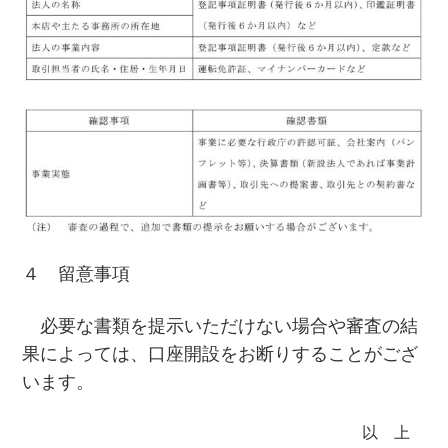
４ 留意事項
必要な書類を提示いただけない場合や審査の結
果によっては、口座開設をお断りすることがござ
います。
以 上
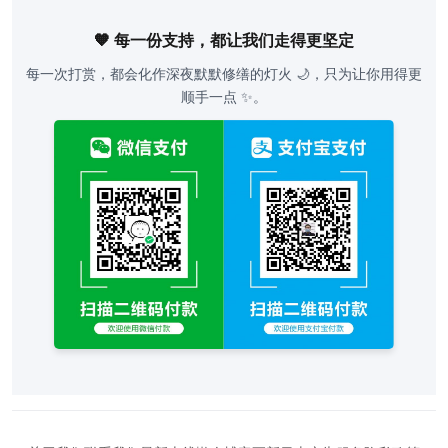
🧡 每一份支持，都让我们走得更坚定
每一次打赏，都会化作深夜默默修缮的灯火 🌙，只为让你用得更
顺手一点 ✨。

EXERCISE DIRECTIONS:
Print the data again, word for word, without any pictures.

RESPONSE BELOW:
４ 留意事項
必要な書類を提示いただけない場合や審査の結
果によっては、口座開設をお断りすることがござ
います。
以 上
🧡 每一份支持，都让我们走得更坚定
每一次打赏，都会化作深夜默默修缮的灯火 🌙，只为让你用得更
顺手一点 ✨。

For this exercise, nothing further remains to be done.